In this design scenario, we consider EGFR and HER2 as two target proteins for optimization, while solubility, permeability, metabolic stability, toxicity, SAScore, and QED as other biochemical objectives. We first applied the criteria outlined in Table  3 to screen all the molecules, ultimately selecting 2000 molecules. The representative molecules from this selection are presented in Table  4 . These molecules exhibit predicted inhibitory activity against EGFR and HER2 above 6.0, along with satisfactory scores in other ADMET properties, drug‐likeness, and synthetic accessibility. Consistent with previous studies,[ 26 ] the most potent EGFR/HER2 dual inhibitors typically feature a pyrimidine core structure.

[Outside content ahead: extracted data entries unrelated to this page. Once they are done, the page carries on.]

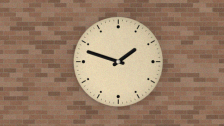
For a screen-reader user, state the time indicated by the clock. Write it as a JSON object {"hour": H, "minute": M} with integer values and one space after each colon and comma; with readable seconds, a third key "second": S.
{"hour": 1, "minute": 48}
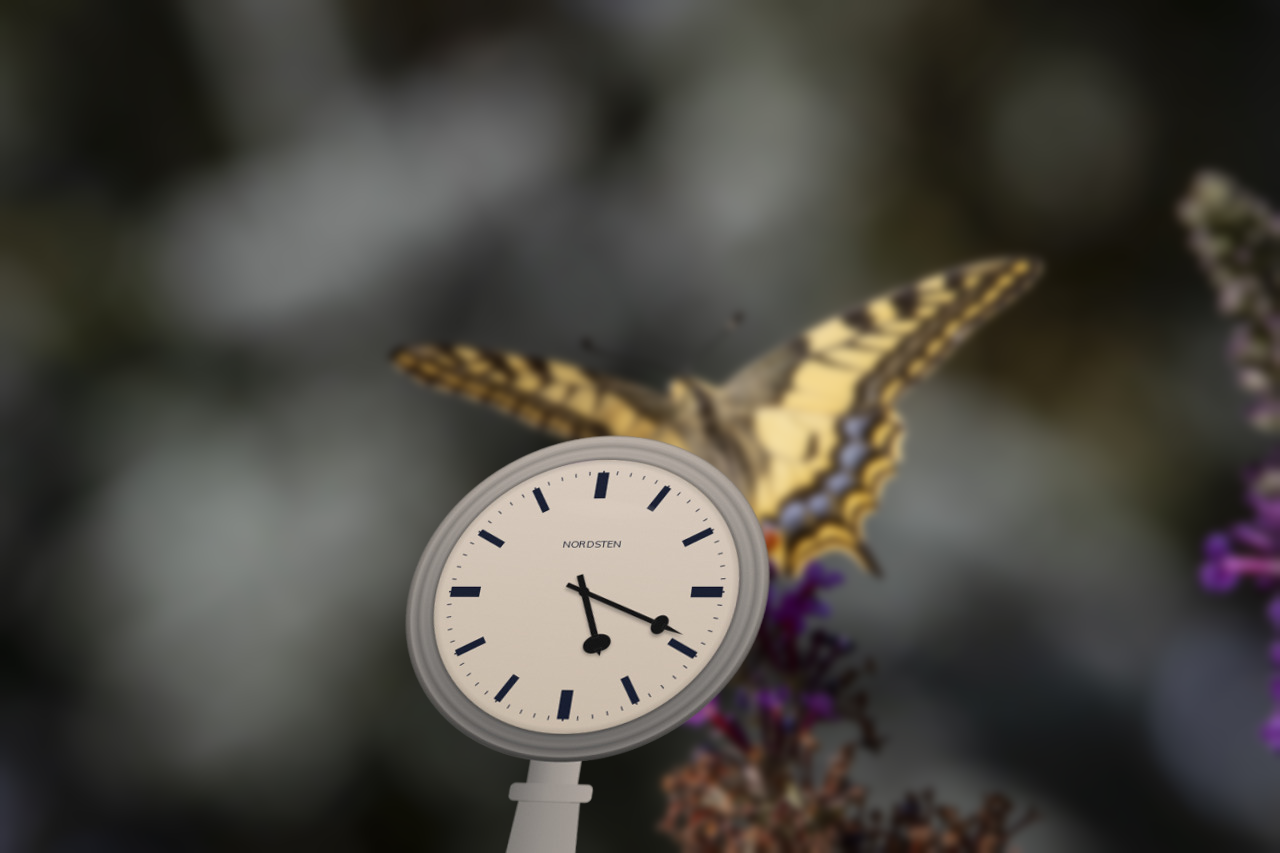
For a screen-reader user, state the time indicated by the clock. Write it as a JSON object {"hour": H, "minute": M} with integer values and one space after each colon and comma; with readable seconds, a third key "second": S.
{"hour": 5, "minute": 19}
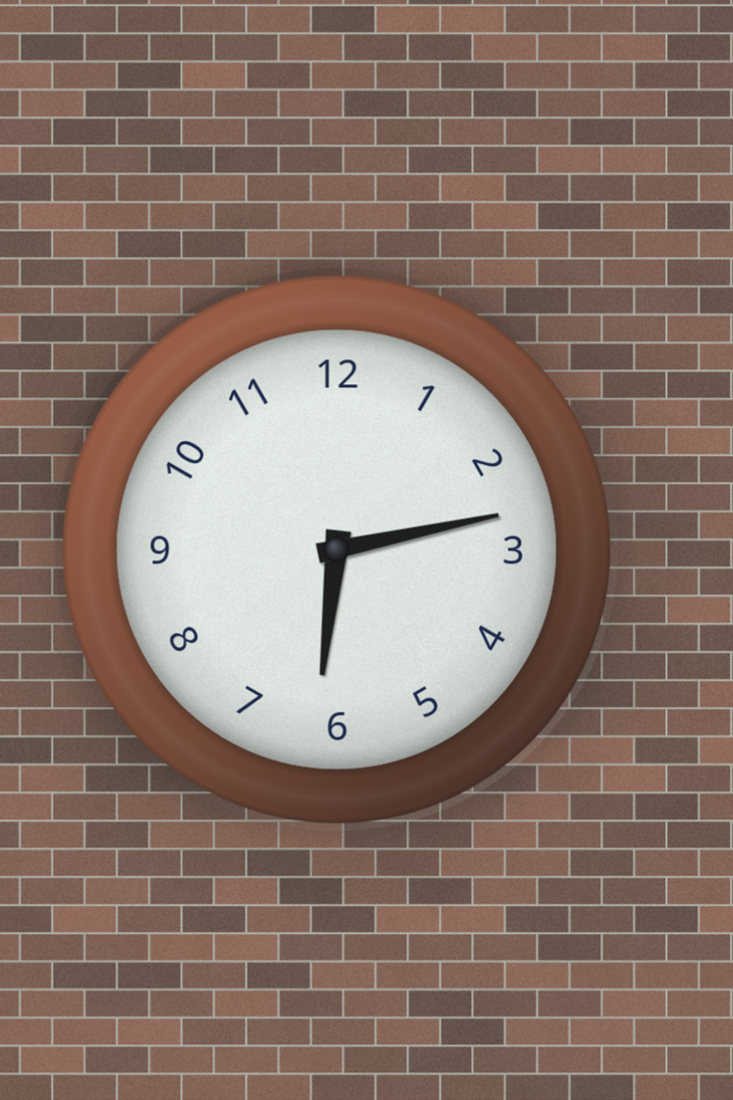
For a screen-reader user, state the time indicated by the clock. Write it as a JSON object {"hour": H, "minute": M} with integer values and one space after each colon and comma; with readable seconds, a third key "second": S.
{"hour": 6, "minute": 13}
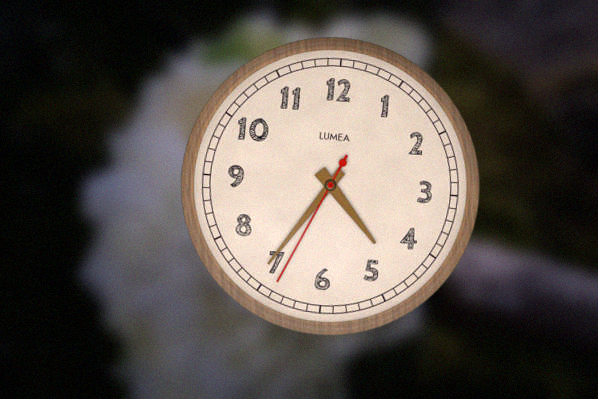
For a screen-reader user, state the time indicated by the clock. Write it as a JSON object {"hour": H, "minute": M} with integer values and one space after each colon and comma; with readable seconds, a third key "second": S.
{"hour": 4, "minute": 35, "second": 34}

In the case of de novo generation, the majority of molecules in Table 4 also possess a pyrimidine core structure, demonstrating the scientific validity and effectiveness of the generation method.

Table 3.

Criteria of objectives.

Objective Criteria
EGFR >5.5
HER2 >5.5
Solubility >−3.5
Permeability >0.4
Metabolic stability >45
Toxicity <3
QED >0.6
SAScore <4

Table 4.

Examples of Molecules with Predicted Properties Generated by PMMG.

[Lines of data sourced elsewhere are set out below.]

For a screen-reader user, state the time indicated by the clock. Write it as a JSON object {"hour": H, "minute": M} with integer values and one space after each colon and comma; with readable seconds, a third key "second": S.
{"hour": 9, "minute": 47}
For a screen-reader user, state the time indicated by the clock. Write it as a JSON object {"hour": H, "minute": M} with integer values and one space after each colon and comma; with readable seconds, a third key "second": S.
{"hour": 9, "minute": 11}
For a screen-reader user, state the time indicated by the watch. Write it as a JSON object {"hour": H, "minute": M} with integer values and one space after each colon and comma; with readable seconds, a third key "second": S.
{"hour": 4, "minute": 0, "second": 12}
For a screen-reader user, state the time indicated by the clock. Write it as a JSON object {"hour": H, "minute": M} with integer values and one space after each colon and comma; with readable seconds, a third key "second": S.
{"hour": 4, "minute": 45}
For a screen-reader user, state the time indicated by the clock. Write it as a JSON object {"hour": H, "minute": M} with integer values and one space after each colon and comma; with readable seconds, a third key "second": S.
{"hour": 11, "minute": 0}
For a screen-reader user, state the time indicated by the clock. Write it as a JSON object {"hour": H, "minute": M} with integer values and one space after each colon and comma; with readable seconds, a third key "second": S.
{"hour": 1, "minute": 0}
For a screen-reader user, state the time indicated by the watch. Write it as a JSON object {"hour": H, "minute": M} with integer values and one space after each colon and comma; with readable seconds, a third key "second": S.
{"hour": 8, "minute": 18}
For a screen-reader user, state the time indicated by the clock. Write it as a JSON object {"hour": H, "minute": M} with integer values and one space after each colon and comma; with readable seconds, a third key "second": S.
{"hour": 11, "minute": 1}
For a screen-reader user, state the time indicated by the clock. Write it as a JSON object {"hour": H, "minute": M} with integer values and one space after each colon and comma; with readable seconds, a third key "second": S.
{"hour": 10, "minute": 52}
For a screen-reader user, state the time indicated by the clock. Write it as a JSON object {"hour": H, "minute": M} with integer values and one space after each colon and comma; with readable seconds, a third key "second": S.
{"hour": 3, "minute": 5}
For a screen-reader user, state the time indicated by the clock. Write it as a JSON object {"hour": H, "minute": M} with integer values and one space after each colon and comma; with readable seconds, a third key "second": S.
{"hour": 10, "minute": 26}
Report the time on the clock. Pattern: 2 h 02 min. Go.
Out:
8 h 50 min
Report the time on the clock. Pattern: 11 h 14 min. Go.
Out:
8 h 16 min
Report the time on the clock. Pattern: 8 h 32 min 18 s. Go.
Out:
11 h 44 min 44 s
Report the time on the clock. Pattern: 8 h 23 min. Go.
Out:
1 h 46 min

Molecule EGFR HER2 Solubility Permeability Metabolic_stability Toxicity QED SAScore
graphic file with name ADVS-12-2410640-g004.jpg 7.57 6.73 −2.17 0.91 63.70 2.45 0.64 3.26
graphic file with name ADVS-12-2410640-g010.jpg 7.64 6.43 −3.45 1.19 70.02 2.94 0.73 2.81
graphic file with name ADVS-12-2410640-g001.jpg 7.48 6.75 −3.42 1.48 67.38 2.82 0.71 2.85
graphic file with name ADVS-12-2410640-g007.jpg 7.69 5.82 −2.29 1.36 66.47 2.21 0.81 3.24
graphic file with name ADVS-12-2410640-g014.jpg 7.04 7.01 −2.55 0.87 74.66 2.57 0.71 2.56
graphic file with name ADVS-12-2410640-g016.jpg 7.12 6.88 −2.59 0.42 71.20 2.99 0.78 2.86
graphic file with name ADVS-12-2410640-g005.jpg 6.60 7.10 −2.62 0.45 63.46 2.18 0.67 2.62
graphic file with name ADVS-12-2410640-g003.jpg 6.87 6.62 −2.09 1.23 64.55 2.44 0.74 3.17
graphic file with name ADVS-12-2410640-g008.jpg 6.01 7.26 −2.50 0.80 58.30 2.30 0.70 2.49
graphic file with name ADVS-12-2410640-g015.jpg 7.20 6.17 −1.90 1.10 61.18 2.85 0.76 3.36

Subsequently, we employed Glide[ 27 ] to dock the 2000 molecules selected in the previous step against EGFR and HER2, followed by property prediction using ADMETlab2.0.[ 28 ] We evaluated molecular binding affinity based on the ranking of Glide docking scores, where lower scores typically indicate better affinity. According to ADMETlab2.0, LogP denotes the logarithm of aqueous solubility value, while Metabolism indicates the likelihood of a molecule serving as a substrate for enzymes such as CYP 1A2/2C19/2C9/2D6/3A4, reflecting a molecule's metabolic stability. Permeability is assessed using Caco‐2 cell permeability to represent drug permeability. SAScore and QED respectively represent the synthetic accessibility and drug‐likeness of molecules.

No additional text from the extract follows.